+++ INFORMATION GIVEN
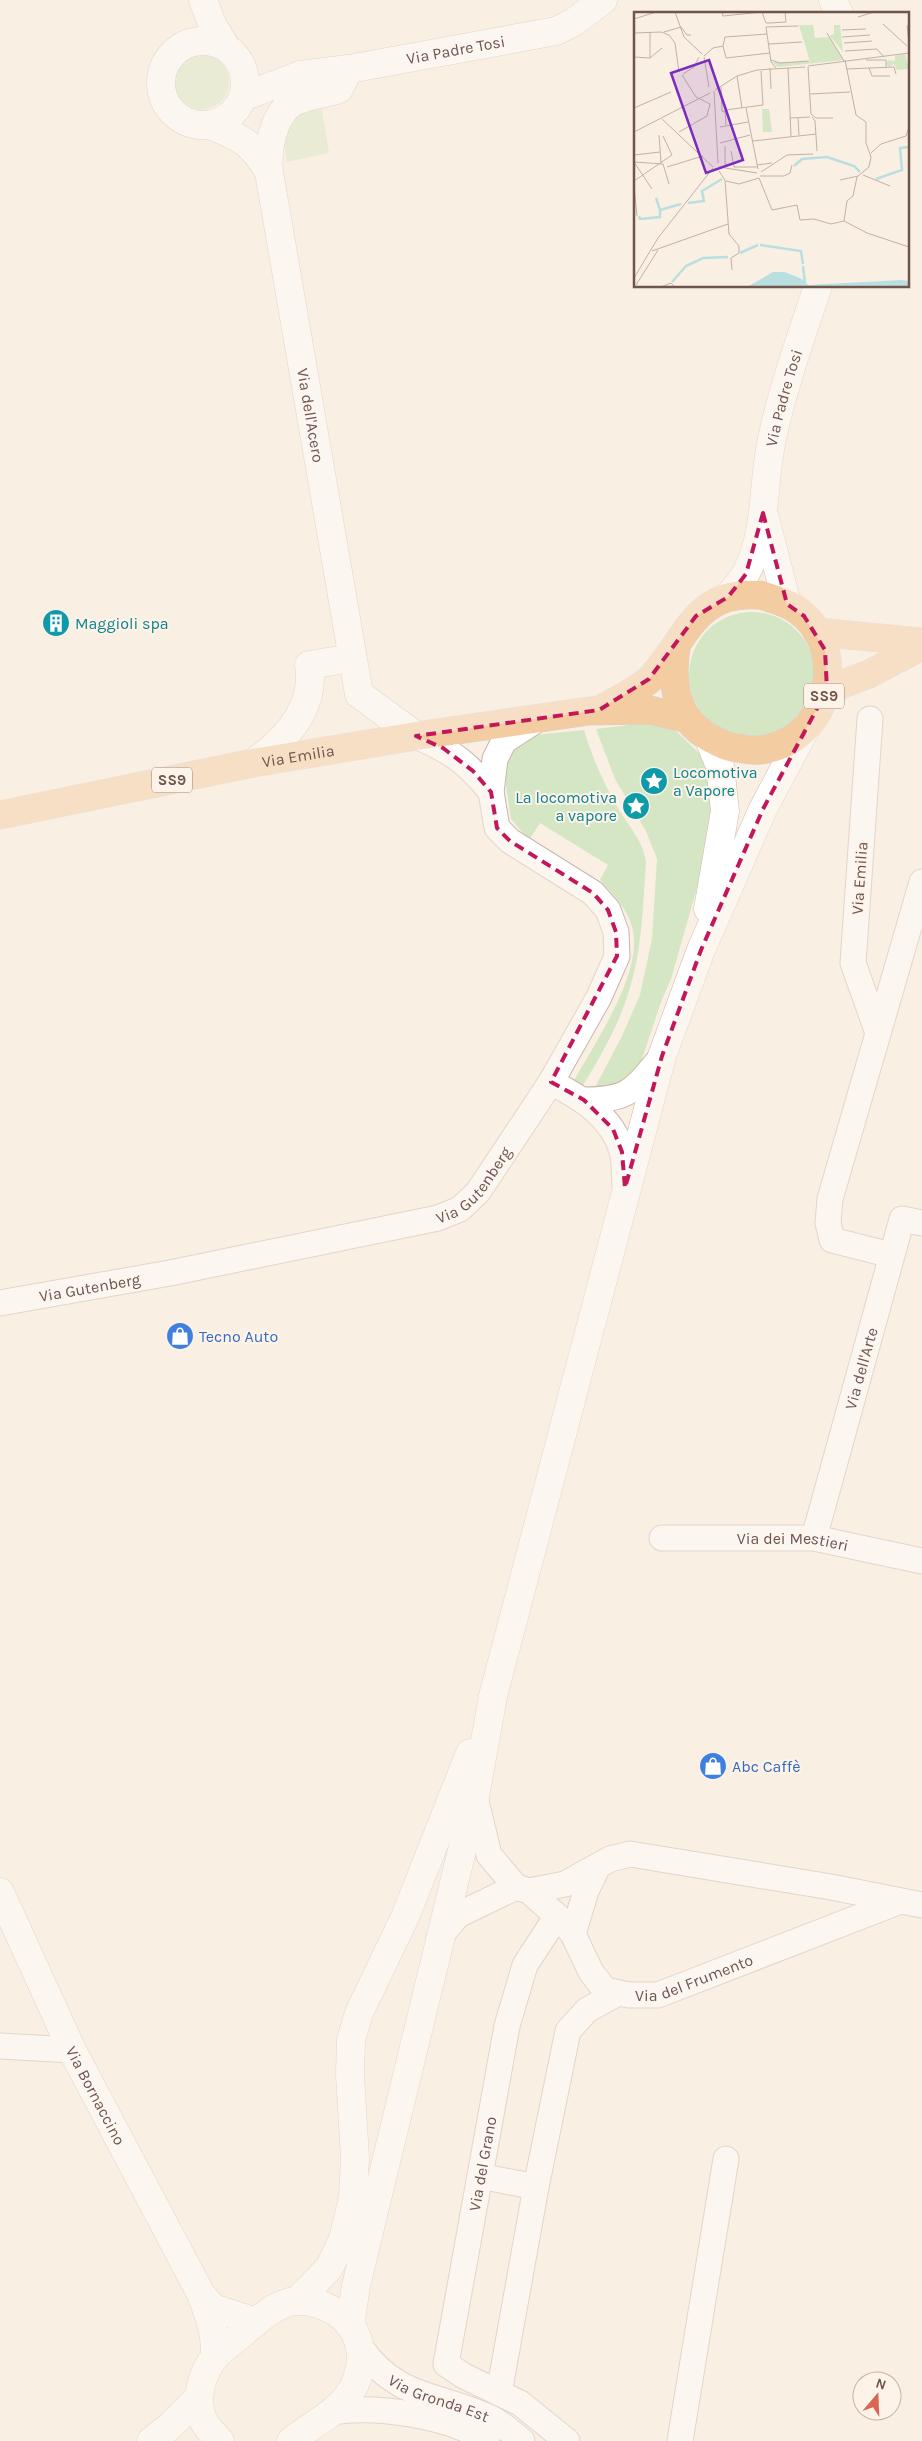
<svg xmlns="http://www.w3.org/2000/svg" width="922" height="2441" viewBox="0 0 922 2441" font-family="Karla,sans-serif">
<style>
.green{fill:#d4e6c3}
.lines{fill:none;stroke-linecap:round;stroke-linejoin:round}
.minor-casing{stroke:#c9b6ab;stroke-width:27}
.tertiary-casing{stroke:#c9b6ab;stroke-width:29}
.secondary-casing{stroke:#ceb8ab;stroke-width:29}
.primary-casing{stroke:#d7cfcd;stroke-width:29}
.minor{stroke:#fff;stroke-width:25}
.tertiary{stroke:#fff;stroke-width:28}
.secondary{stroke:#fff;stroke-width:28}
.primary{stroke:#f3cda1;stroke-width:28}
.marked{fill:none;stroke:#c2185b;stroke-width:4;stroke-dasharray:10 6;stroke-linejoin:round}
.labels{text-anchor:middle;stroke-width:4;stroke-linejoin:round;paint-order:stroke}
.shield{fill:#fdf3e9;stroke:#9a847b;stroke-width:1}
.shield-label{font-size:15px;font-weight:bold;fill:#6f554c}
.street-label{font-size:16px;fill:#6f554c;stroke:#fdf3e9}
.culture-label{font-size:16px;fill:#0d838f;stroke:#fdf3e9;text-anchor:start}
.shop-label{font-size:16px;fill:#366cbe;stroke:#fdf3e9;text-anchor:start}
.inset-river{fill:none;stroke:#badfe1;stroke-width:2.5}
.inset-road{fill:none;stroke:#c2b1a7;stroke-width:1}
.view{fill:#7b2cbf;fill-opacity:0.15;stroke:#7b2cbf;stroke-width:2.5}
.inset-edge{fill:none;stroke:#6f554c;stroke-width:2.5}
</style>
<rect width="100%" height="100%" fill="#faefe3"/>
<path class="green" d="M173 82a28 28 0 1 1 56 0a28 28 0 1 1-56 0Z
M 321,104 L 329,153 L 287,162 C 280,131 292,115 321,104 Z
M689 675a63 63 0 1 1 126 0a63 63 0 1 1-126 0Z
M 654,722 L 672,727 L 703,757 L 713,775 L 716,821 L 671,979 L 661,1002 L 634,1083 L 592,1093 L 621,1038 L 640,995 L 652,939 L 657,859 L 646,831 L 615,779 L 596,729 Z
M 584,730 C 592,757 603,781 616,805 C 627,824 643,840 646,862 C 643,905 642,950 629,991 C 619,1025 600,1057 582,1087 L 573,1082 C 594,1045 642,974 633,931 C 629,910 614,895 600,880 L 608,865 L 540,823 L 529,840 L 511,819 L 503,767 L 517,743 L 534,735 Z"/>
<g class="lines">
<g class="minor-casing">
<g id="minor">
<path d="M 870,719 L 853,963 L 878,1033"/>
<path d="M 416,736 C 452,752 466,761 491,792"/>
<path d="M 551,1082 C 581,1098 612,1116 622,1151 C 625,1162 624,1175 625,1186"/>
<path d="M 584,1100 C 630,1100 634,1090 662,1056"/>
<path d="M 891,1255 L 832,1240 L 828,1223 L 830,1199 L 922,882"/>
<path id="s1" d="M 0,1303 L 170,1273 L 438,1218 L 460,1209 L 478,1192 L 551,1082 L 599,997 L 617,956 L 616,932 L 608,910 L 593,893 L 510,841 L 497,828 L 491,792 L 495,759 L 504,741 L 538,719"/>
<path id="s2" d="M 662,1538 L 814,1538 L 922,1561"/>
<path id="s3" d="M 814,1538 L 902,1219 L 922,1223"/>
<path id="s4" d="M 475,1797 L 489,1855 L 516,1887 L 529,1891 L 557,1916 L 573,1934 L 591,1972 L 605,1990 L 629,1995 L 658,1995 L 898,1902"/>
<path d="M 529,1891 L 565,1884 L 610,1859 L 630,1854 L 831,1887 L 922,1905"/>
<path d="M 573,1934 L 586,1891 L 598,1866"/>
<path d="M 439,1938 L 458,1915 L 516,1887"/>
<path d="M 0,2046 L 72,2050"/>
<path d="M 480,2176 L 536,2187"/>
<path id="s5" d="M 361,2348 C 397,2398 433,2393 484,2415 C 498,2420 511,2432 522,2441"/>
<path id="s6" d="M 499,2393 L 464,2376 L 446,2364 L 507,2026 L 525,1965 L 557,1916"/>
<path d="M 331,2412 C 376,2405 449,2415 487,2441"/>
<path d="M 567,2441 L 520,2403 L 499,2393 L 536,2187 L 568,2031 L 587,2010 L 618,1993"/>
<path d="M 680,2441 L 726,2159"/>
</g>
</g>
<g class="tertiary-casing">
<g id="tertiary">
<path d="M 203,0 L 212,24 L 225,46"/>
<circle cx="203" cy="83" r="42"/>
<path id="s7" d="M 349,69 L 339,89 C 325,94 311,95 298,100 C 273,109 267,150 269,172 L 359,694 L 416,736"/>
<path id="s8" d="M 243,97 L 300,75 L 349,69 L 556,31 L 574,22 L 603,0"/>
<path d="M 210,125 C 242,138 251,142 269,172"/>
<path d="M 253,763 C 286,740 316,708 309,665 L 352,658"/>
<path id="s9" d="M 0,1892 L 72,2050 L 201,2294 C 209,2315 216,2334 215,2357"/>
<path d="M 201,2294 L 213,2308 L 256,2322"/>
</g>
</g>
<g class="secondary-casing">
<g id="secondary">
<path d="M 833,0 L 839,14"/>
<path d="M 765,518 L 787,604"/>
<path id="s10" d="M 728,597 C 734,589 742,581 746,573 C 768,532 762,483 772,439 C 783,387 801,337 818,286"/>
<path d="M 708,737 L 720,766 L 725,811 L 708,909"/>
<path d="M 297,2301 L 329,2268 L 343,2239 L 353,2197 L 355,2158 L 350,2075 L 351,2040 L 359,2013 L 405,1917 L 470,1753"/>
<path d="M 350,2325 L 356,2286 L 374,2211 L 475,1797 L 493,1696 L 662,1056 L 701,950 L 763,809 L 807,726"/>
<path d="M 151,2441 L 169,2427 L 199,2397"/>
<path d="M 220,2441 C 214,2434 205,2427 202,2417 C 195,2398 202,2372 215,2357 C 224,2347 235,2340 244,2332 C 259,2319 276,2303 296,2301 C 305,2300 318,2304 326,2307 C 362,2323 370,2360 350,2393 C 337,2413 310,2426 291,2441"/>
</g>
</g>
<g class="primary-casing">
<g id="primary">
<path d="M 817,632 L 922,642"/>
<path d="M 827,690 L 869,674 L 922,646"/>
<path d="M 600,710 C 616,700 638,691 651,678 C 686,641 694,590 758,595 C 764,595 770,598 776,600 C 854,624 840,741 760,750 C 752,751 744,749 737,748 C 729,748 722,744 716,741 C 677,724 670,686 676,648"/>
<path id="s11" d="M 0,815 L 253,763 L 416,736 L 589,711 L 650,710 L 688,719"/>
</g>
</g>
<use href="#minor" class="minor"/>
<use href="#tertiary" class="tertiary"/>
<use href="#secondary" class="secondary"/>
<use href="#primary" class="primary"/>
</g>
<path d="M0 0H922V2441H0ZM 763,513 L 787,604 L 804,616 L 825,650 L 827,690 L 763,809 L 701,950 L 662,1056 L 625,1188 L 622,1152 L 613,1129 L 584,1100 L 551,1082 L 617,956 L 616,932 L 608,910 L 593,893 L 510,841 L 497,828 L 491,792 L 473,771 L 443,748 L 416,736 L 599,710 L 649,679 L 696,616 L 728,597 L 746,574 Z" fill="#faefe3" fill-opacity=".55" fill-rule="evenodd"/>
<path class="marked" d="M 763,513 L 787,604 L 804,616 L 825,650 L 827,690 L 763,809 L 701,950 L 662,1056 L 625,1188 L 622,1152 L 613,1129 L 584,1100 L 551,1082 L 617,956 L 616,932 L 608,910 L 593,893 L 510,841 L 497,828 L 491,792 L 473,771 L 443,748 L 416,736 L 599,710 L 649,679 L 696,616 L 728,597 L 746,574 Z"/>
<defs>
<g id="building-disc" transform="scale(1.4375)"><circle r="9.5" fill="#0f9aa8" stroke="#fdf3e9"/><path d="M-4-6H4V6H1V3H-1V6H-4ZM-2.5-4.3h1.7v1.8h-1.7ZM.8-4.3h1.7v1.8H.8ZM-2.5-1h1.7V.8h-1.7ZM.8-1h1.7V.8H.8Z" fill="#fff"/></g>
<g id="sight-disc" transform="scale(1.4375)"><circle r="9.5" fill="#0f9aa8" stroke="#fdf3e9"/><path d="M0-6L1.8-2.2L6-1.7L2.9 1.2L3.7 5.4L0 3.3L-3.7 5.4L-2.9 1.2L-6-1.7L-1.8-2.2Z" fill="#fff"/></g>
<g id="shop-disc" transform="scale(1.4375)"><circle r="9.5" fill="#3f7fe0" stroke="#fdf3e9"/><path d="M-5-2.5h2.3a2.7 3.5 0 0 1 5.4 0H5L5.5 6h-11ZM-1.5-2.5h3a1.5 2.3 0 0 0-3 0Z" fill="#fff"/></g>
</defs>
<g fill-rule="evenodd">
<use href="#building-disc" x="56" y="623"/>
<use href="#sight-disc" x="654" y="781"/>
<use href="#sight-disc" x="636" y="806"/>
<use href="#shop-disc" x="180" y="1336"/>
<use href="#shop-disc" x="713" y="1766"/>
</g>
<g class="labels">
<g class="shield">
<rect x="804" y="683.5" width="40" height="25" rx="4"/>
<rect x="152" y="767.5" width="40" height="25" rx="4"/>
</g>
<g class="shield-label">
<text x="824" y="701">SS9</text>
<text x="172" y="785">SS9</text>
</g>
<g class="street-label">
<text dy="6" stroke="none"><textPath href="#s8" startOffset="219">Via Padre Tosi</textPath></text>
<text dy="6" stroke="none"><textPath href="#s10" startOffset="210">Via Padre Tosi</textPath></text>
<text dy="6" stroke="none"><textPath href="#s7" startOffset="394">Via dell'Acero</textPath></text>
<text dy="6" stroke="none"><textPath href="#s11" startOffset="304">Via Emilia</textPath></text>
<text transform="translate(859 878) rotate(-86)" y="6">Via Emilia</text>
<text dy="6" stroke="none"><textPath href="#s1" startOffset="496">Via Gutenberg</textPath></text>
<text dy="6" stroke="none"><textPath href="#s1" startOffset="91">Via Gutenberg</textPath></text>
<text dy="6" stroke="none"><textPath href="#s3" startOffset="176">Via dell'Arte</textPath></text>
<text dy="6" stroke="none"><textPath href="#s2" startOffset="131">Via dei Mestieri</textPath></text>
<text dy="6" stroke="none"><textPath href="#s4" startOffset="334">Via del Frumento</textPath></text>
<text dy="6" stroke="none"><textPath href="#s9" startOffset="225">Via Bornaccino</textPath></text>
<text dy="6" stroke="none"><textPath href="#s6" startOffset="264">Via del Grano</textPath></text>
<text dy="6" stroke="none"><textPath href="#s5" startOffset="95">Via Gronda Est</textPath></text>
</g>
<g class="culture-label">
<text x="75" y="629">Maggioli spa</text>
<text x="673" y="778">Locomotiva<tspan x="673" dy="18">a Vapore</tspan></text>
<text x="617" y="803" text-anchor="end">La locomotiva<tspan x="617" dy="18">a vapore</tspan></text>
</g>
<g class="shop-label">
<text x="199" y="1342">Tecno Auto</text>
<text x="732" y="1772">Abc Caffè</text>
</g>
</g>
<g transform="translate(634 12)">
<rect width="275" height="275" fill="#faefe3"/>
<path d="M 165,13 L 179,13 L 181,26 L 195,25 L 209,48 L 144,55 L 138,50 L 176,50 ZM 200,13 L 206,13 L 209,40 L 196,24 L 200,22 ZM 271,42 L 275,57 L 263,58 L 260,52 L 255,55 L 252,52 L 254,48 L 261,49 L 261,44 ZM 128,97 L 135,97 L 138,120 L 129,120 Z" fill="#d4e6c3"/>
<path d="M 139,260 L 151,260 L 168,267 L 174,273 L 267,268 L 275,269 L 275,275 L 113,275 Z" fill="#badfe1"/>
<path class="inset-river" d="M 160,154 L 168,147 L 193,145 L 220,154 L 226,160M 242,167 L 268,158 L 266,136 L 275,135M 22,186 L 26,198 L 47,192M 54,191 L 70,189 L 68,179 L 88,167M 5,204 L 6,207 L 26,205 L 26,198M 126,233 L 167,239 L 169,252M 106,241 L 124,233M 169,254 L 171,271M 38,270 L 52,254 L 69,246 L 94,245"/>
<path class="inset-road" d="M 41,0 L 50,25 L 68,42M 88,0 L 89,4 L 128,0M 128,0 L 132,11 L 136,11 L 152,10 L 151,0M 224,5 L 240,0M 0,7 L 22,0M 249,12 L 273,34M 273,13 L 275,30M 208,18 L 232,17M 16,20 L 16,46M 30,20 L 47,15 L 53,23 L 57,23M 0,21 L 27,20 L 35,23 L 41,31 L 45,60M 193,21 L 210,49M 133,22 L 91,25 L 89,34 L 92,46 L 136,41M 208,25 L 236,23M 210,31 L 238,29M 135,32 L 168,30M 211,39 L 243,37 L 250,45M 70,44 L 79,36 L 89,34M 0,45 L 16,46M 70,45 L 75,75M 16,46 L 28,36M 137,48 L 146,51 L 175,49M 232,48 L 252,48 L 252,56M 174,54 L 275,41M 174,55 L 177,102 L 182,106 L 199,106M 136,56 L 137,77M 142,56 L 137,50 L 132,15 L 164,14M 154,56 L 157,124M 235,56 L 238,64 L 256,64M 212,57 L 260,55 L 262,62M 49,62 L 60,55 L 65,45M 103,64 L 108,96M 87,75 L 88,99 L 91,100M 81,78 L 103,64 L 123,58 L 171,55M 80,79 L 84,151M 176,82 L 216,80M 0,96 L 37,80M 112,96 L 124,157M 178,105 L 181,109 L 183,139M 156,106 L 176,105M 164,106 L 165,123M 28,107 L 79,155M 92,113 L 91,98 L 129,93 L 127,59M 86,115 L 114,110M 0,120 L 76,81M 45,120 L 73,104 L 76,92 L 62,85 L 48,63M 25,123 L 27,151M 119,129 L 182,122M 86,131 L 116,123M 91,134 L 91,152 L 96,153M 97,139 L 100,155 L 123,155M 237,141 L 247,132 L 272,124 L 275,115M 0,143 L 26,140M 0,150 L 29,152 L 35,172M 0,150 L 18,177M 123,153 L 138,151M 33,155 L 69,144M 85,155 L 123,161M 85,159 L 91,168 L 95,222 L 105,234 L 105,241 L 97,246 L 98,258M 127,160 L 153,143 L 179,142M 229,163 L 256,174M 126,164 L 150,164 L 156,161 L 158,153M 125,166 L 138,198 L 163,193 L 166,208 L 180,207 L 197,212 L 210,209M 206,168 L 224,164M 0,169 L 38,143 L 29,124M 92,169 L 105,172 L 125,166M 0,174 L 3,204M 210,209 L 213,189 L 219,184 L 223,165 L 235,155 L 237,145 L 232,131 L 232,110 L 222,103 L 211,48M 210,209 L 233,221 L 275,235M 18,239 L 94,212M 0,266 L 24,226 L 79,156M 2,273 L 24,238M 27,275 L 37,271 L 41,275"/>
<path class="view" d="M 75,48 L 109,148 L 72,161 L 37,61 Z"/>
<rect width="275" height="275" class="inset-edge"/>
</g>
<g transform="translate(877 2396) rotate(19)"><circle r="24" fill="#fdf3e9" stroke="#c4b4aa"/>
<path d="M0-4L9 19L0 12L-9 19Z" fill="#d96653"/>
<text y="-8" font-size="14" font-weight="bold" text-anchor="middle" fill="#6f554c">N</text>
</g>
</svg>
++++++
• WHAT THIS TASK INVOLVES
Find and copy each line of the material that holds the word "middle".

• TASK ANSWER
.labels{text-anchor:middle;stroke-width:4;stroke-linejoin:round;paint-order:stroke}
<text y="-8" font-size="14" font-weight="bold" text-anchor="middle" fill="#6f554c">N</text>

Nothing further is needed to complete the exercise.